Either way, the Yankees are in need of a youth movement and the Rays are in need of experience, so don't be surprised if circumstances intensify the need to consumate the long considered, on-again, off-again deal for Crawford, with someone like 35-year-old star outfielder Hideki Matsui -- according to knowledgeable sources -- in the bait.

The Braves Almost Had a Huge Problem

The Braves came dangerously close to losing Larry Jones (Chipper Jones for those with an unfortunate sense of humor) for an extended period of time when he hit a foul ball that ricocheted off the batting cage and hit him just below his left eye.

He was immediately taken to the hospital, where a CT scan showed no fracture. He is listed as day to day and is likely to look like he got socked in the face tomorrow.

Larry leads major league baseball with a .414 batting average.

Mets Acquire Trot Nixon from D'Backs

The Mets acquired Trot Nixon from the Diamondbacks for cash or a player to be named. He had been hitting .309 with 10 homers at Triple A Tucson and will be in uniform in time for tomorrow's game.

Injuries to Moises Alou and Ryan Church left the Mets thin in the outfield, so Nixon should significant playing tisee me.

Prince Fielder And Miguel Cabrera Should Switch Diets

The Brewers Prince Fielder and the Tigers Miguel Cabrera both received National League MVP votes in 2007. It is questionable whether either will even make the All-Star game this year. A comparison of their 2007 and 2008 stats:

2007: .288 AVG 50 HR 119 RBI
2008: .278 AVG and on pace for 27 HR 83 RBI

2007: .320 AVG 34 HR 119 RBI
2008: .276 AVG and on pace for 22 HR 95 RBI

What happened to these guys? The answer is simple: Fielder became a wimp and Cabrera turned into a blimp.

Before the season, Fielder announced that he had gone vegetarian after reading a book given to him by his wife, Chanel (wtf). "After reading that, [meat] just didn't sound good to me anymore," Fielder said. "It grossed me out a little bit." What a pansy. This is a guy who starred in a McDonalds commercial as a kid and now he's screwing up the circle of life by abstaining from meat.

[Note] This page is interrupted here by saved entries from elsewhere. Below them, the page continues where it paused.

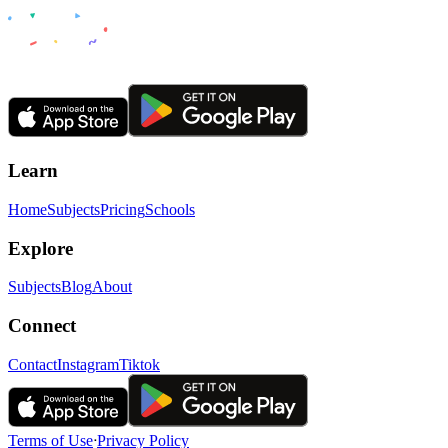
Learn
Home
Subjects
Pricing
Schools
Explore
Subjects
Blog
About
Connect
Contact
Instagram
Tiktok
Terms of Use
ᐧ
Privacy Policy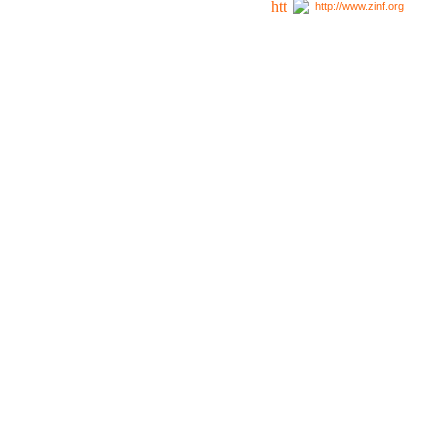
http://www.zinf.org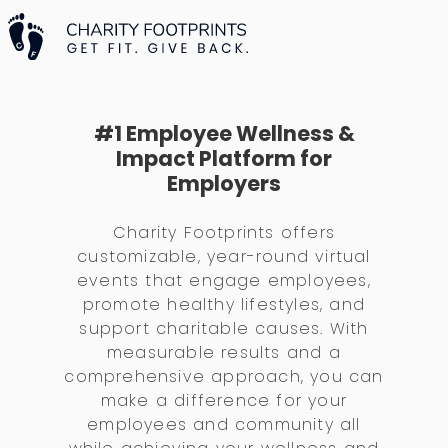
#1 Employee Wellness &
Impact Platform for
Employers
Charity Footprints offers
customizable, year-round virtual
events that engage employees,
promote healthy lifestyles, and
support charitable causes. With
measurable results and a
comprehensive approach, you can
make a difference for your
employees and community all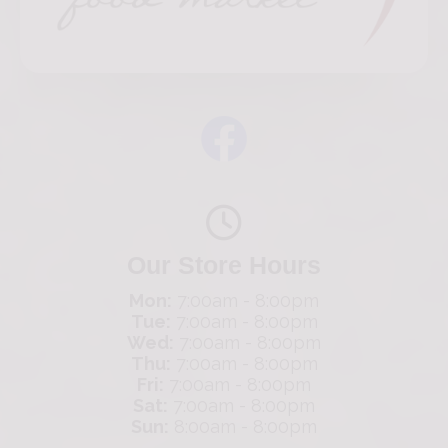
Our Store Hours
Mon:
7:00am - 8:00pm
Tue:
7:00am - 8:00pm
Wed:
7:00am - 8:00pm
Thu:
7:00am - 8:00pm
Fri:
7:00am - 8:00pm
Sat:
7:00am - 8:00pm
Sun:
8:00am - 8:00pm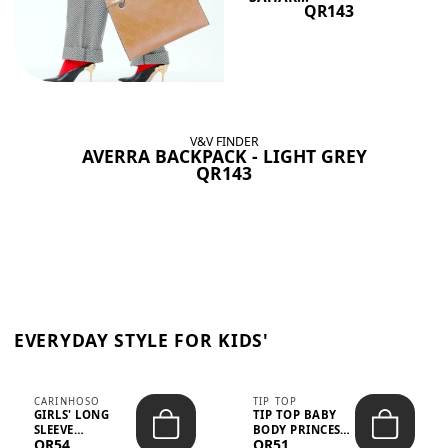
QR143
V&V FINDER
AVERRA BACKPACK - LIGHT GREY
QR143
EVERYDAY STYLE FOR KIDS'
CARINHOSO
TIP TOP
GIRLS' LONG
TIP TOP BABY
SLEEVE
BODY PRINCESS
QR54
QR51
TRICOLINE
POLKA DOTS –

A comparison of his home runs per at-bat in 2007 and 2008:
pre-hippy: 1 HR per 11.46 at-bats
as a hippy: 1 HR per 21.54 at-bats.

A significant decline. Perhaps this will spur some "must eat like a man" clauses in free agent contracts this winter.

On the other end of the spectrum sits Cabrera, who clearly eats anything put in front of him. His weight and fitness problems have been well documented in the past, but they just keep getting worse.

Cabrera came up as an outfielder, but the Marlins moved him to third base because of mobility problems. Several weeks into this season, the Tigers moved him to first base for the same reason. Now, there is talk of moving him to DH. The next step is presumably to ask for a courtesy runner every time he gets on base.

The solution is clear. Fielder needs to substitute some steaks for the tofu and Cabrera needs to mix in a few salads and some running in between games, or just stop eating altogether.